Selon lui, ces achats s’effectuent pour les deux tiers en boutique, le reste en ligne.
Démocratisation
Acheter sur une plateforme ou dans un magasin vintage, « ça devient un peu plus réaliste, un peu plus faisable pour certaines personnes qui jusque-là n’imaginaient pas être clientes chez Chanel », estime Fabienne Lupo, fondatrice du salon Reluxury, dédié au luxe de seconde main, qui se tiendra à Paris en novembre. Cette démocratisation permet à ces nouveaux consommateurs « d’entrer par la seconde main et, ensuite, de devenir des clients du neuf », explique Mme Lupo.
Certaines grandes maisons ont bien saisi l’opportunité, comme le groupe Kering (Gucci, Saint Laurent) qui a investi dans Vestiaire Collective en 2021.
En outre, chiner est devenu « très tendance », rappelle Mme Lupo, et la seconde main est une évidence pour le luxe dont les valeurs intrinsèques sont « la qualité, la réparabilité, la transmission, l’héritage, le patrimoine, la pérennité ».
Sans contrefaçon, le luxe de seconde main?
Pourtant, une majorité de marques restent circonspectes face à ce nouveau marché.
Sollicitées par l’AFP, la plupart n’ont pas souhaité réagir. La seconde main, pour la mode, « c’est un peu plus compliqué, surtout pour les grands noms car leur métier, c’est la nouvelle collection, la création », explique Mme Lupo.

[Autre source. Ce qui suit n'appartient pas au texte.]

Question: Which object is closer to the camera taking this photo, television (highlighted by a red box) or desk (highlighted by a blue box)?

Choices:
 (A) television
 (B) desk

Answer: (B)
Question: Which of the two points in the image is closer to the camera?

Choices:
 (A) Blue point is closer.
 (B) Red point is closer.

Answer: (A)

Mais surtout, la grande crainte du secteur, c’est la contrefaçon.
En 2023, Bernard Arnault, patron de LVMH, reconnaissait : « On se concentre sur la première main », expliquant cependant garder un œil attentif sur le risque de « vente de faux ». Selon Mme Lupo, « pour l’instant, les grandes maisons accompagnent, mais ne sont pas proactives. Elles laissent le business à des plateformes, des revendeurs », qui, eux, gèrent la question de l’authenticité.
Ainsi Vinted et Vestiaire Collective traquent en ligne les contrefaçons via des équipes et des algorithmes et proposent de faire authentifier certains produits, notamment de luxe, dans des centres.